日本の「中小企業」は、421万企業のうち99.7%を占め、とりわけ、小規模企業は我が国全企業数の9割弱を、また雇用の1/4をそれぞれ占めていますが、小さい会社が、自由に乱立すると、自由で良いが、金の無い(予算の少ない)会社ばかりで、技術革新も起こせず、じっと、低価格で我慢する経営が、延々と続くのでしょう。 そんな中、給料(賃金)が上がらないので、当然、子供を保育園に預けて「嫁」に働いてもらい、家計の不足分や余剰金を増やす方策を取らざるを得ない状況になっている。

こんな状態ですので、そんなに貧乏か? と云えば、コロナ過でも、街はヒトで溢れているし、不景気には観ません。もちろん、格差もありますので、生活が「カツカツ」の人も居るでしょうが、全体を観れば、なんだか、小さいお店の方が、労働生産性の低い企業が、低賃金で生き残っているような感じがします。

「カツカツ」の生活を免れるには
・子供の居る夫婦は、2人で働けば、何とか生活が「カツカツ」でなくなる程度。
・独身は、自分しか居ないので「副業」をするしか、手取りを増やすことができませんので大変ですが、頭を使わないで生活してきた奴らは、結局、体を使い労働するしか手はない。

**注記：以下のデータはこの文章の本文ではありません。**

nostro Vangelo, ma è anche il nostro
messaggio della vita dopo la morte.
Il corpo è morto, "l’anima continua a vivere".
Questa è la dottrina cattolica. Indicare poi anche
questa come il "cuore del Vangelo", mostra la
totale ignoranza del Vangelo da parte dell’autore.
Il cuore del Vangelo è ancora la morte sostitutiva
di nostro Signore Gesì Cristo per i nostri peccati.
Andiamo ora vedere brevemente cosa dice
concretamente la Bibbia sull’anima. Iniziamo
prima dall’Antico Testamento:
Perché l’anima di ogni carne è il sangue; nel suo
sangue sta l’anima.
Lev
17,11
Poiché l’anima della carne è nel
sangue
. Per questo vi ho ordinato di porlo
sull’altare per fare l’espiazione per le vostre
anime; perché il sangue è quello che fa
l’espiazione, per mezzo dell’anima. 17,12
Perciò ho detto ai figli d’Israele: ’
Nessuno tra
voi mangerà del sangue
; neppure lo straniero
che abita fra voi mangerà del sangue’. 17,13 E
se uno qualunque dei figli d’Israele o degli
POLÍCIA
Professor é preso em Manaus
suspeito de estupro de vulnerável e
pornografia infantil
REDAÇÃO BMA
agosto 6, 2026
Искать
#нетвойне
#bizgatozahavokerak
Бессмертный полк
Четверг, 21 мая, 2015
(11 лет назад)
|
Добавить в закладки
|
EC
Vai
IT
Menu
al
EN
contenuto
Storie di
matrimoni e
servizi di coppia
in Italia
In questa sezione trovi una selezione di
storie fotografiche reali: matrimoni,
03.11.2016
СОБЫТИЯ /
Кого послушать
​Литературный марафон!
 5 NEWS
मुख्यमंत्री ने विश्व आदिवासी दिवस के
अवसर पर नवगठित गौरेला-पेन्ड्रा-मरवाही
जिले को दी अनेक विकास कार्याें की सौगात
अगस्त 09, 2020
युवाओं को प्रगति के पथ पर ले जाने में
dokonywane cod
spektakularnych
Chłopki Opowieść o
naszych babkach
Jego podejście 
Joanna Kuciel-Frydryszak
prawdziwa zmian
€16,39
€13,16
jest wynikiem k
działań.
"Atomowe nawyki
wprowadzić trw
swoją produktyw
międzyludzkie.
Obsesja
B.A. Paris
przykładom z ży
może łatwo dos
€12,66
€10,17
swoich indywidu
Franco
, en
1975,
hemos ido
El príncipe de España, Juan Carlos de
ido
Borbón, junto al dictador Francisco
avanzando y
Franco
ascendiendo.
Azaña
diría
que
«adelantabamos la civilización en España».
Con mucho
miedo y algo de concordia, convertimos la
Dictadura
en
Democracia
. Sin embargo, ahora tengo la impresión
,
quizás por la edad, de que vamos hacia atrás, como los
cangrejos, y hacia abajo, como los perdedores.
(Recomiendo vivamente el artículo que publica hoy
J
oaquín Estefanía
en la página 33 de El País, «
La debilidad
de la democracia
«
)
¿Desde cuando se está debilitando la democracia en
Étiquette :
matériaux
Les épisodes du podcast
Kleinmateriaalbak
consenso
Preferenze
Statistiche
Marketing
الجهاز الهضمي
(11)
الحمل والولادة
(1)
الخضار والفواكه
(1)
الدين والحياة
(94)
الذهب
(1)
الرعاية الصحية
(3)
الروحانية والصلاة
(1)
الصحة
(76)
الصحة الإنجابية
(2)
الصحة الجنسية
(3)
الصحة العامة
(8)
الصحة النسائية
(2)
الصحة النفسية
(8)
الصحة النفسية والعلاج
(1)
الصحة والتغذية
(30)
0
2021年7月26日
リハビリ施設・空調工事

格差社会、相対的貧困問題がありますが、全体的に観れば、今の親の世代が、まだ金を持っているのでしょう。札幌の私立の大学の駐車場を観れば、すぐに分かります。 駐車場のクルマの台数が多い事に気が付きます。学生の分際で、軽自動車ではありませんよ、200万円を超える立派なクルマで通学している「クソガキ」どもがたくさん居ます。

私も、学生時代から、クルマやバイクに乗っていましたが、アルバイトで貯めた数十万円の軽自動車やバイクです。 新車が買えたのは、社会に出て、しばらくしてからの事です。

このように、社会の中で、ある一定の階層以上の家庭(親)は、まだ、クソガキに車を買い与える余裕がありますので、大丈夫でしょう。

何が大丈夫かって? そんなの知らんがな。